DATA SEGMENT:
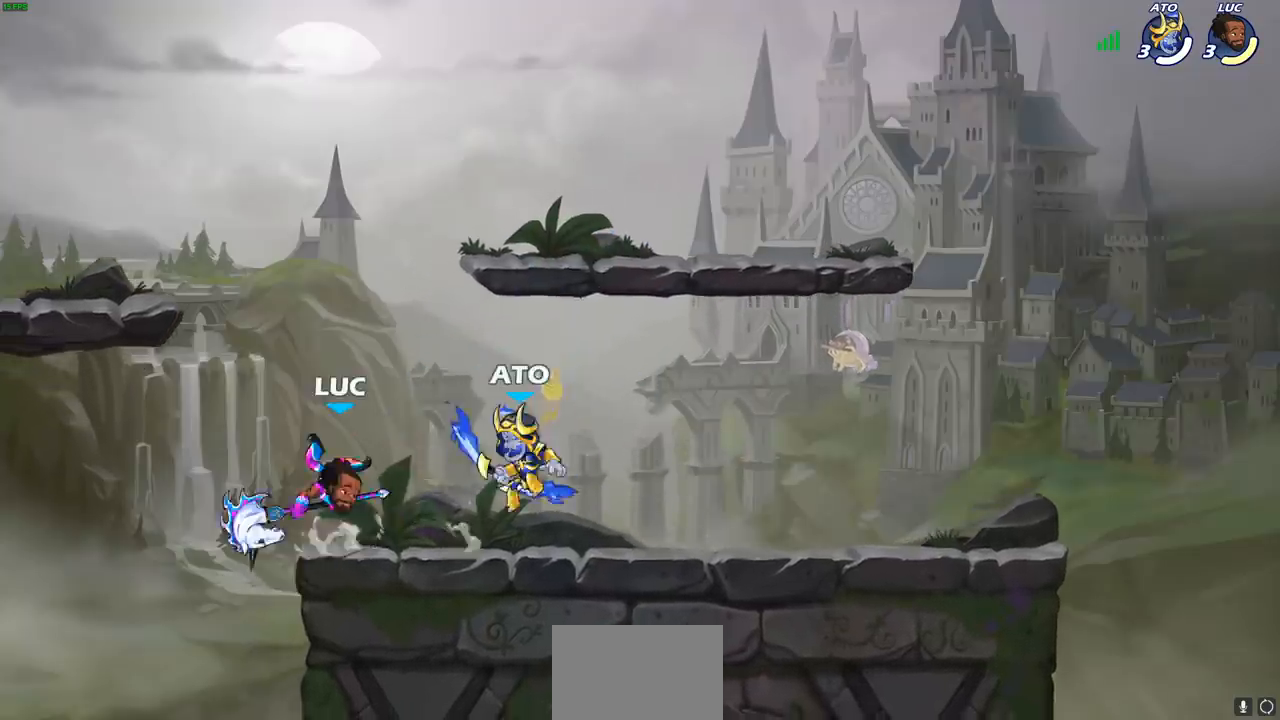
{"buttons": ["SQUARE"], "left_stick": "center", "events": [[150, "R2", "down"], [283, "SQUARE", "down"], [367, "R2", "up"], [400, "SQUARE", "up"], [467, "SQUARE", "down"]]}
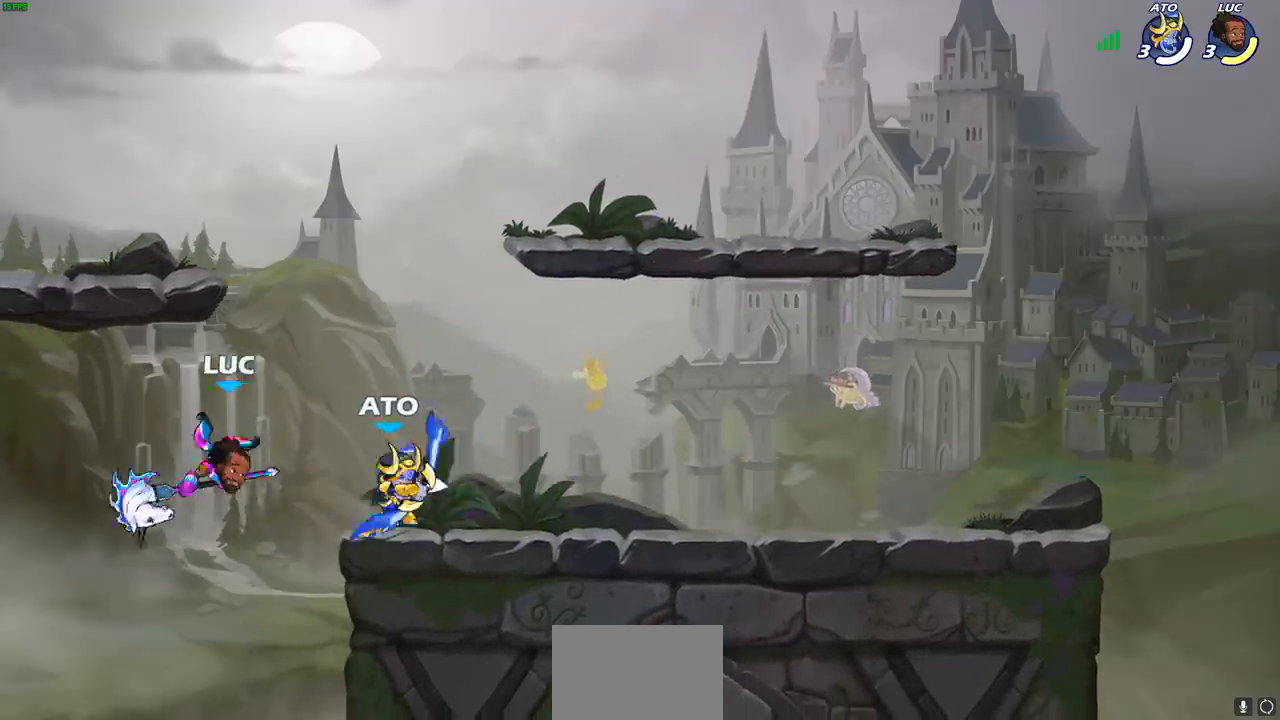
{"buttons": ["CROSS", "R2"], "left_stick": "up", "events": [[83, "SQUARE", "up"], [183, "left_stick", "up-left"], [283, "left_stick", "left"], [400, "CROSS", "down"], [450, "R2", "down"], [467, "left_stick", "up"]]}
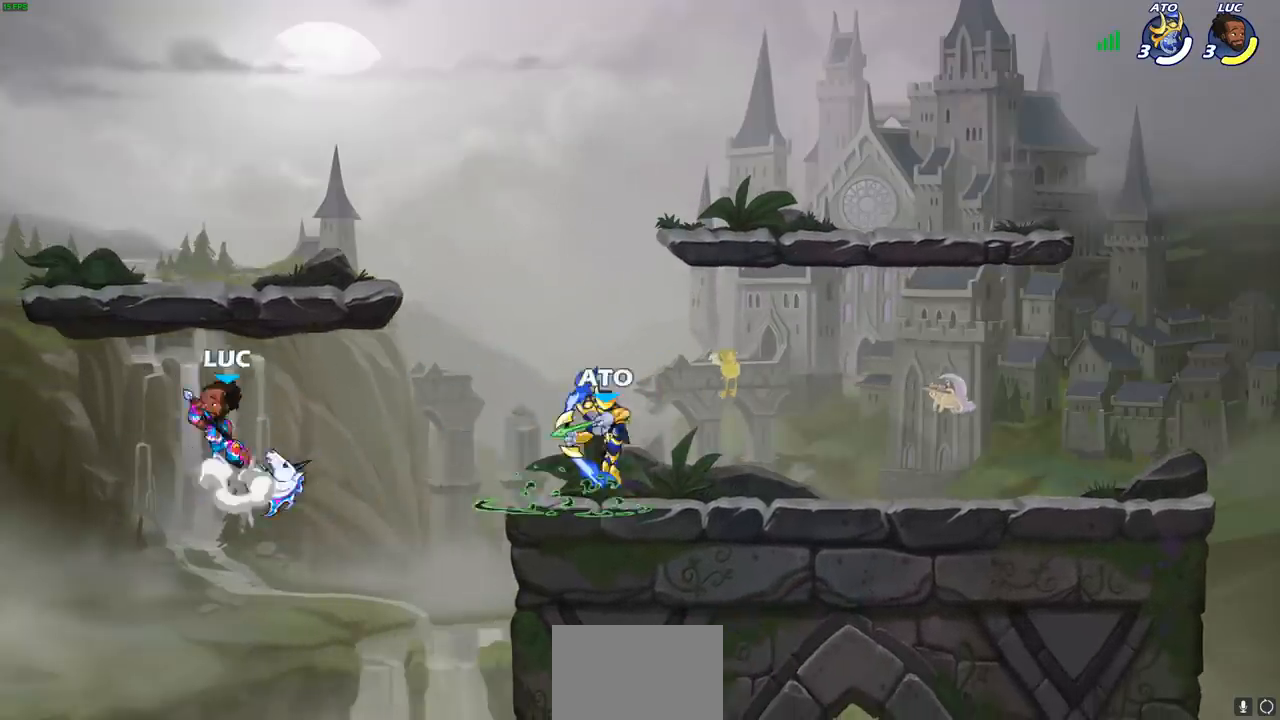
{"buttons": [], "left_stick": "up-right", "events": [[17, "left_stick", "up-right"], [200, "CROSS", "up"], [200, "R2", "up"]]}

HOW TO COMPLETE THIS TASK: Your reply should be one number: how many lines in this listing contain the string "CROSS".

THE ANSWER: 2